I am in a similar position with respect to identifying the virtues and vices of my own reviewers, about which my judgments are also very unreliable. One difference is that I often accept a few points made by the more critical reviewers, which assures me that I’m not just being overly defensive or thin-skinned. But on the whole, these three or four criticisms (usually three) tend not to strike at the heart of my project and require only superficial changes, a coincidence makes my judgment suspect.
For these reasons, my only real opportunities to identify specific instances of reviewer virtue and vice are those (rare) cases when the editor shares the reports of my fellow reviewers. In those cases, I don’t have the same investment in the paper as I do my own, and the other reports usually give me too little information to have any strong predilections for or against the other reviewers. If some of the more pessimistic literature on cognitive biases is correct, situations like these may be our best hope for assessing the habits and practices of peer reviewers. With this in mind, I’d like to make some very rough generalizations about a widely shared vice of peer review, based solely on those “report swapping” experiences.

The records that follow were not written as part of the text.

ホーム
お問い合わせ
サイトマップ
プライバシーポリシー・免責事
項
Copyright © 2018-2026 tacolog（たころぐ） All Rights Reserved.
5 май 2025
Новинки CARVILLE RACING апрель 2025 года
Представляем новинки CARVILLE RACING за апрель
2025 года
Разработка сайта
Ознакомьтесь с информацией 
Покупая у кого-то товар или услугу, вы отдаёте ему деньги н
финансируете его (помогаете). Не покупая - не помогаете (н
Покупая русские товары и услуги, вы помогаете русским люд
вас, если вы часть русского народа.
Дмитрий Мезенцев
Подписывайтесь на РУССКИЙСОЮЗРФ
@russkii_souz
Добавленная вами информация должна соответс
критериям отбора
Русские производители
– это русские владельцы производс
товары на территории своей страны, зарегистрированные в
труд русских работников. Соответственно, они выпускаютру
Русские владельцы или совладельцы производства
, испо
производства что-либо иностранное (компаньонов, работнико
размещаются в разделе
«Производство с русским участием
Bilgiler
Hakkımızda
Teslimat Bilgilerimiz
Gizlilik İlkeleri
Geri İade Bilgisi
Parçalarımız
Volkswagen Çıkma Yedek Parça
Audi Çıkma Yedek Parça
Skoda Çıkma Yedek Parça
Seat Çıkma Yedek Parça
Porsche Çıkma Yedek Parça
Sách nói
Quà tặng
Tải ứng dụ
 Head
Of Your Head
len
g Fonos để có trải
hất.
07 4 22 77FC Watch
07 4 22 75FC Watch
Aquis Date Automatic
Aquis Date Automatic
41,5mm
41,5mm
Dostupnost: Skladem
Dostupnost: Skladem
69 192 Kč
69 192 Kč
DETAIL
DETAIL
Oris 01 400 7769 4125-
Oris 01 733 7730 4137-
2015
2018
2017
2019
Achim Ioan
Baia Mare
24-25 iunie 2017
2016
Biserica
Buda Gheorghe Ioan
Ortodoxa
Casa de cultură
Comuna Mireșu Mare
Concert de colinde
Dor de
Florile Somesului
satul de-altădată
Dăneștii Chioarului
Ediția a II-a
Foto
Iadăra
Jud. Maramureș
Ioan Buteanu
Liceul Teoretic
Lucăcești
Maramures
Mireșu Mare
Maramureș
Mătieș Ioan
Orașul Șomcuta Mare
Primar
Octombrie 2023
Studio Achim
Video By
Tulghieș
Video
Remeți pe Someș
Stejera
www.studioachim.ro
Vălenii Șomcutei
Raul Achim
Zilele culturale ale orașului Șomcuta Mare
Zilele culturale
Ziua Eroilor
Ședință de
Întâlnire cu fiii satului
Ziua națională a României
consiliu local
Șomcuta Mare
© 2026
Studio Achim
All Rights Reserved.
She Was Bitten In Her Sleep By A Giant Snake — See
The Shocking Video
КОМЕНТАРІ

My hypothesis is this: much as we might think that our own papers were mistreated by reviewers, in fact, most reviewers (70-80%?) seem to make fair judgments about the overall quality of a book or article, or at least judgments that reach a realistic threshold of fairness (I can elaborate in comments if you like). However, only a minority of the fair reviews (maybe 30%?) are well justified. Most reviews, of course, result in rejections or R&R’s (R&R=”revise and resubmit”). It seems like these judgments are usually fair: philosophical work should be sophisticated, polished and at least somewhat enlightening to warrant publication, and that’s a high bar. But many reviewers seem to be bad (and some spectacularly bad) at explaining why the paper is inadequate. Instead of saying that the paper isn’t sufficiently novel or rigorous, they list problems that might or might not need fixing, but the fixing of which won’t do much to make the paper publishable. So, for example, they point out that the author misreads some philosopher or another, when the point on which the author misreads her isn’t particularly central to the argument. They note that the primary subject of the paper isn’t what the title or introduction led them to expect. They offer sweeping, methodological objections to the very idea of undertaking the author’s project, even though they would have welcomed more a stimulating or insightful project that uses the same methodology. They point out that the author’s argument depends on some highly contested assumption that the author didn’t defend, forgetting that sometimes philosophy needs stipulation to make progress (or else we’d still be stuck on dream arguments and brains in vats).
So in short, more times than not, I agree with the decision of my fellow reviewers to publish or not to publish, but I’m rarely persuaded by the reasons they give, and sometimes find them tragically misleading. I have more confidence in their final judgments than their reasons. This is very similar to my experience grading essays with TA’s, which we sometimes do in order to calibrate our respective grade-o-meters. For the most part, my TA’s and I tend rank papers similarly. Maybe my favorite is third or fourth on their lists, it’s never happened that I rank last a paper they any one of them loved. But my TA’s and I usually come up with very different ways of describing what’s wrong with the paper, some of which are incompatible with one another. Considering us as a group, I trust our intuitions about the merits of a paper more than I do our justifications. The same is probably true of all of the regular instructors reading this blog–if given ten student papers, we’d rank them similarly, but when forced to explain what’s problematic about the bad ones, we’d be all over the map.
I have a theory about how this happens, but before getting too attached to my theory, I thought I would compare my experience with the other readers of the blog, just in case I am too quick to conclude that this phenomenon is so prevalent.